Supporting configurable IP addresses should be relatively straightforward to implement, but configuring the slot requires patching many addresses in the player binary and would take additional effort.
For now you'll need to build this yourself. The makefile in the player/ directory uses the excellent Apple2BuildPipeline from Jeremy S. Rand, which requires Mac OS X.
Tight coupling of player and video format
Because the transcoder effectively compiles the video for a particular version of the player (by reading the symbol table and emitting player opcode addresses into the byte stream), this means that any changes to these symbol offsets will mean the player is unable to play back existing videos (and will likely crash, hang etc when JMPing to a random offset)
Future improvements
Video quality improvements
Global optimization
The current approach to minimizing error uses a "greedy" algorithm of picking the single highest-value (page, offset) to store, then looking for 3 more offsets whose error will be maximally reduced. This is faster to compute but may not be globally optimal, e.g. the best value to store to minimize the total error of 4 offsets may not even be any one of those target content bytes (e.g. some intermediate value) Directly solving the joint optimization problem of picking the best (content, page, offsets) should give a higher fidelity video stream, at the cost of being more CPU-intensive to encode.
Direct image encoding
The current approach of first producing a "ground truth" memory representation of the image (using BMP2DHR) and then trying to minimize deltas from the current memory frame, is effectively an approximation of an approximation of the true image. e.g.

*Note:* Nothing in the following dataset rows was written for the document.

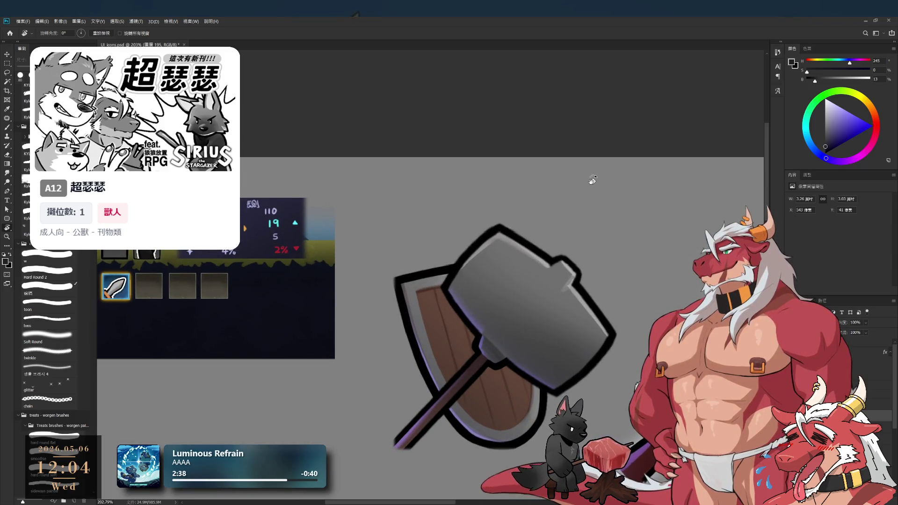
pyautogui.press('ctrl+g')
pyautogui.press('ctrl+shift+alt+n')
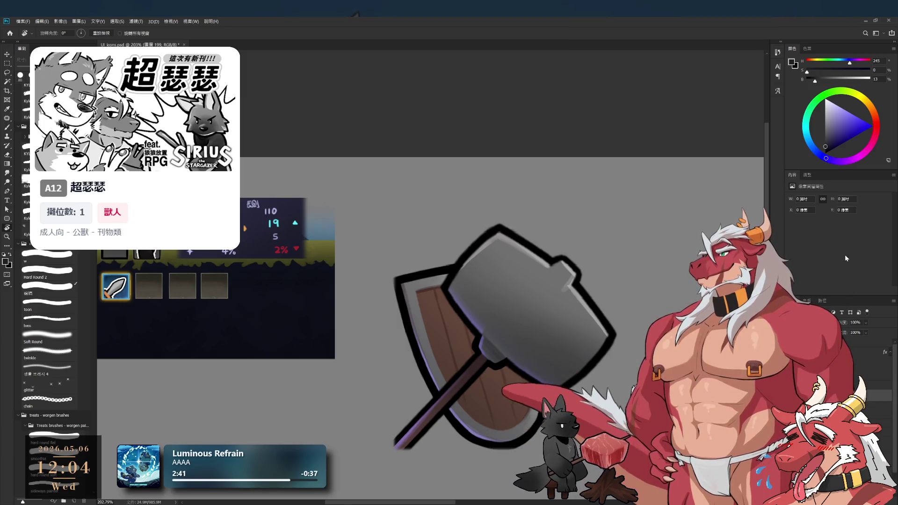
# Pick a light grey and paint the highlight with a large Soft Round brush
pyautogui.moveTo(839, 134); pyautogui.dragTo(820, 108)
pyautogui.click(55, 337)
pyautogui.press('bracketright')
pyautogui.press('bracketright')
pyautogui.press('bracketright')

BMP2DHR does not seem to be aware of NTSC artifact colours, and may have a lower image quality than ideal.
Also, since our image-formation constraints are novel (storing 4 random byte offsets at once), we may be able to perform error diffusion in a way that is better adapted to this scheme.
Mono playback mode
Adding video support optimized for playback on monochrome monitors should be straightforward, since the underlying dot model is already implemented.

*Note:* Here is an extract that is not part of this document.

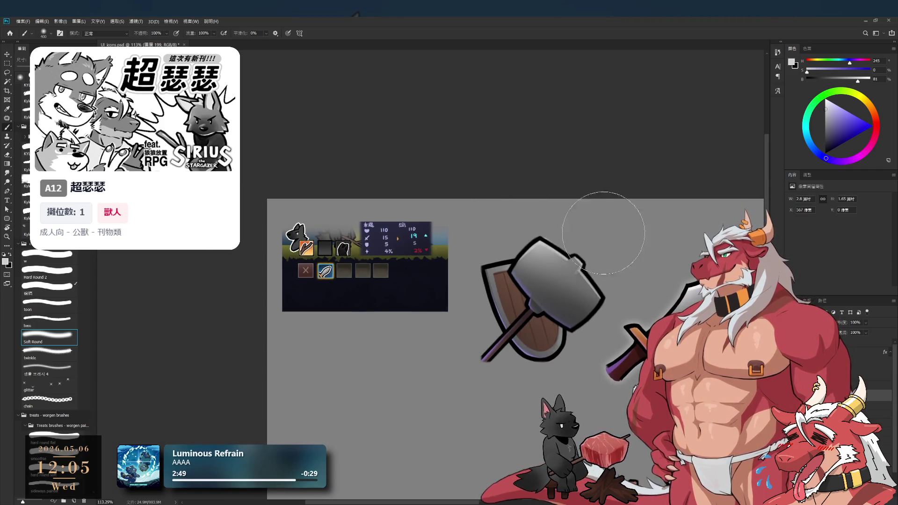
pyautogui.scroll(4, 519, 234)
pyautogui.press('bracketleft')
pyautogui.press('bracketleft')
pyautogui.press('bracketleft')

Looser coupling between player and transcoder version.
It should be possible to at least detect a mismatched player and transcoder version by maintaining a player version number and including this in a video header.
The video transcoder should be able to detect when the symbol addresses have changed (e.g. by maintaining a cache of versions and symbol addresses) and require the version to be incremented.
With a version cache the video server could also translate on the fly by interpreting the byte stream and mapping old offsets to the appropriate values for the current player version.
Interactive video selection
Currently the player will attempt to connect to the server and stream whatever video is offered. It would be possible to implement interactive selection of the video file to play.
Playback controls
Seeking in the stream would require more work (since currently there is no communication in the Apple II --> server direction). Also since the encoding is not real-time, this would either require significant optimization (perhaps rewriting at least the critical path of the encoder in C), or living with the resulting "video tearing" that would result from switching to a random place in the video stream.